Quote (WhiskeyRunz @ May 27 2023 07:17pm)
Can you explain this better, I don't know much about Twitch, what is a Twitch drop? An incentive to stream or form of payment to a streamer?
So I don't use twitch a lot but my understanding behind the concept is this - you are selected by a company for a twitch drop and the reason that is beneficial to you is it grants you more subs. When a person subscribes to your channel with x number of subs they are granted a cosmetic code or something, not exactly sure since I don't participate. This way the company gets a corporate shill in exchange for the streamer getting more subs. Why would you say bad things about a company granting you more subscribers and helping increase viewership of your stream? Hence it, in a roundabout way controls what streamers can do and say.
It costs the company nothing but in game cosmetics, which lets face it digital assets are easy to come by.
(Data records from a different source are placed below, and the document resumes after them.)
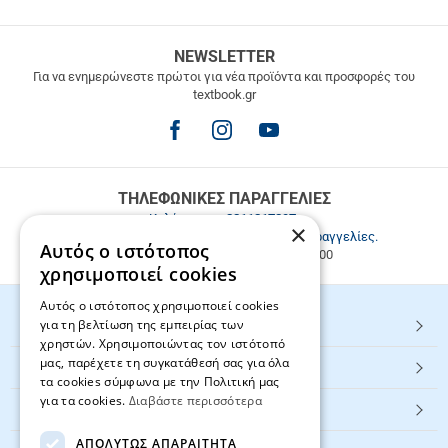
ΔΩΡΕΑΝ
NEWSLETTER
ΜΕΤΑΦΟΡΙΚΑ
Για να ενημερώνεστε πρώτοι για νέα προϊόντα και προσφορές του
textbook.gr
Δωρεάν
μεταφορικά
για
παραγγελίες
άνω
των
ΤΗΛΕΦΩΝΙΚΕΣ ΠΑΡΑΓΓΕΛΙΕΣ
49.9€
Καλέστε μας
2811217297
.
×
Εξυπηρέτηση πελατών & τηλεφωνικές παραγγελίες.
Αυτός ο ιστότοπος
Δευ. - Παρ. 9:00-17:00, Σάβ. 9:00-15:00
χρησιμοποιεί cookies
Αυτός ο ιστότοπος χρησιμοποιεί cookies
για τη βελτίωση της εμπειρίας των
HOT ΚΑΤΗΓΟΡΙΕΣ
χρηστών. Χρησιμοποιώντας τον ιστότοπό
μας, παρέχετε τη συγκατάθεσή σας για όλα
ΕΞΥΠΗΡΕΤΗΣΗ ΠΕΛΑΤΩΝ
τα cookies σύμφωνα με την Πολιτική μας
για τα cookies.
Διαβάστε περισσότερα
Textbook.gr
ΑΠΟΛΎΤΩΣ ΑΠΑΡΑΊΤΗΤΑ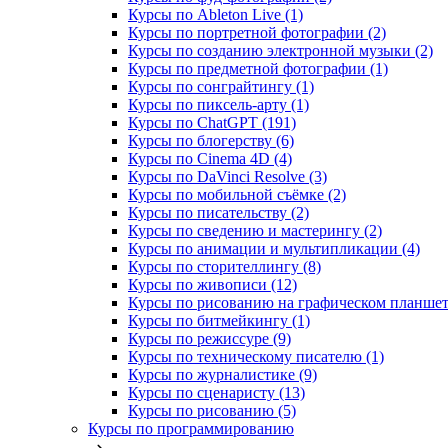
Курсы по Ableton Live (1)
Курсы по портретной фотографии (2)
Курсы по созданию электронной музыки (2)
Курсы по предметной фотографии (1)
Курсы по сонграйтингу (1)
Курсы по пиксель-арту (1)
Курсы по ChatGPT (191)
Курсы по блогерству (6)
Курсы по Cinema 4D (4)
Курсы по DaVinci Resolve (3)
Курсы по мобильной съёмке (2)
Курсы по писательству (2)
Курсы по сведению и мастерингу (2)
Курсы по анимации и мультипликации (4)
Курсы по сторителлингу (8)
Курсы по живописи (12)
Курсы по рисованию на графическом планшете
Курсы по битмейкингу (1)
Курсы по режиссуре (9)
Курсы по техническому писателю (1)
Курсы по журналистике (9)
Курсы по сценаристу (13)
Курсы по рисованию (5)
Курсы по программированию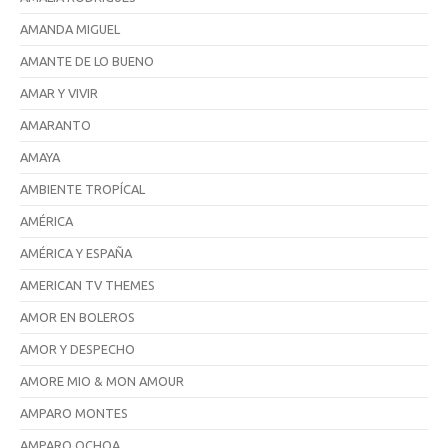
AMANDA MIGUEL
AMANTE DE LO BUENO
AMAR Y VIVIR
AMARANTO
AMAYA
AMBIENTE TROPÍCAL
AMÉRICA
AMÉRICA Y ESPAÑA
AMERICAN TV THEMES
AMOR EN BOLEROS
AMOR Y DESPECHO
AMORE MIO & MON AMOUR
AMPARO MONTES
AMPARO OCHOA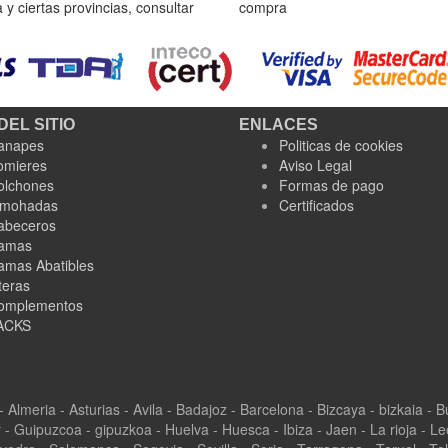
y ciertas provincias, consultar
compra
DEL SITIO
ENLACES
anapes
Politicas de cookies
omieres
Aviso Legal
olchones
Formas de pago
lmohadas
Certificados
abeceros
amas
amas Abatibles
teras
omplementos
ACKS
 - Almeria - Asturias - Avila - Badajoz - Barcelona - Bizcaya - bizkaia -
 Guipuzcoa - gipuzkoa - Huelva - Huesca - Ibiza - Jaen - La rioja - Leo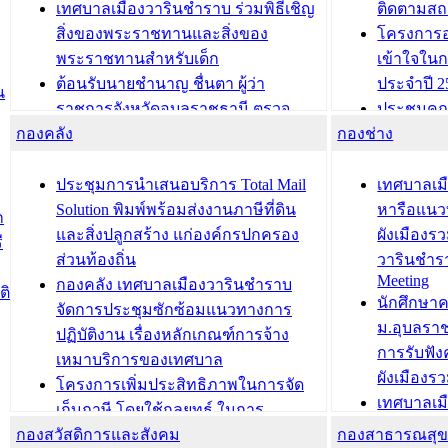
เทศบาลเมืองวารินชำราบ ร่วมพิธีเชิญ
ติดตามสถ
สิ่งของพระราชทานและสิ่งของ
โครงการอ
พระราชทานสำหรับเด็ก
เข้าใจใน
ต้อนรับนายชำนาญ ชื่นตา ผู้ว่า
ประจำปี 2
น
ราชการจังหวัดอุบลราชธานี ตรวจ
ประชุมคณ
กองคลัง
ความเรียบร้อยของสถานที่ในการเตรี
กองช่าง
ความเสี่ย
ยมต้อนรับ พลเอกประยุทธ์ จันโอชา
ประจำปี 25
องคมนตรี
ประชุมทีมว
ประชุมการนำเสนอบริการ Total Mail
เทศบาลเม
สำนักทะเบียนท้องถิ่นเทศบาลเมือง
ชีวา สร้าง
Solution พิมพ์พร้อมส่งงานภาษีที่ดิน
หารือแนว
ก
วารินชำราบ ดำเนินการมอบทะเบียน
ขับเคลื่อ
และสิ่งปลูกสร้าง แก่องค์กรปกครอง
ผังเมืองร
ี
บ้าน ทร.14 และบัตรประจำตัว
“เมืองแห่ง
ส่วนท้องถิ่น
วารินชำร
Meeting
ประชาชนบุคคลประเภท 8 แก่บุคคลที่
กองคลัง เทศบาลเมืองวารินชำราบ
ติ
บทความ อื่นๆ ..
นักศึกษา
ได้รับการเพิ่มชื่อในทะเบียนบ้าน
จัดการประชุมซักซ้อมแนวทางการ
ม.อุบลรา
(ท.ร.14) กรณีคนไม่มีสัญชาติไทยได้รับ
ปฏิบัติงาน เรื่องหลักเกณฑ์การจ้าง
การรับฟั
อนุญาตให้มีถิ่นที่อยู่
เหมาบริการของเทศบาล
ผังเมือง
ประชุมคณะกรรมการประเมินผลการ
โครงการเพิ่มประสิทธิภาพในการจัด
เทศบาลเม
ควบคุมภายในของ สำนัก/กอง/
เก็บภาษี โดยใช้กลยุทธ์ ในการ
โครงการจ
โรงเรียน/ศูนย์พัฒนาเด็กเล็ก/สถานธนา
กองสวัสดิการและสังคม
พัฒนาการจัดเก็บรายได้ ประจำปี พ.ศ.
กองสาธารณสุ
So the company gets great PR and the streamer is also happy filling their pocket. It's actually an ingenious way of marketing as it keeps advertising costs down, but probably does more than paying for commercials in modern times. Considering cable is constantly losing subscribers they have to shift their focus elsewhere.
Anyways I don't blame streamers who do it, that's part of their livelyhood, but I also understand that it creates fake levels of hype from the streamers themselves.
I think that's why hog was so upset recently or whatever his name is, excuse me for not remembering I've only seen him in clips. He was not chosen for a twitch drop and thus the attention would be drawn away from his channel.
Found his name it's spelled Hawg, but yeah he's upset nobody will want to watch his channel during the month of twitch drops for D4 or something. I have to admit if I played the game and wanted extra cosmetics I'd be watching those with twitch drops vs those without. It's silly how easily we're manipulated into promoting certain streamers now though.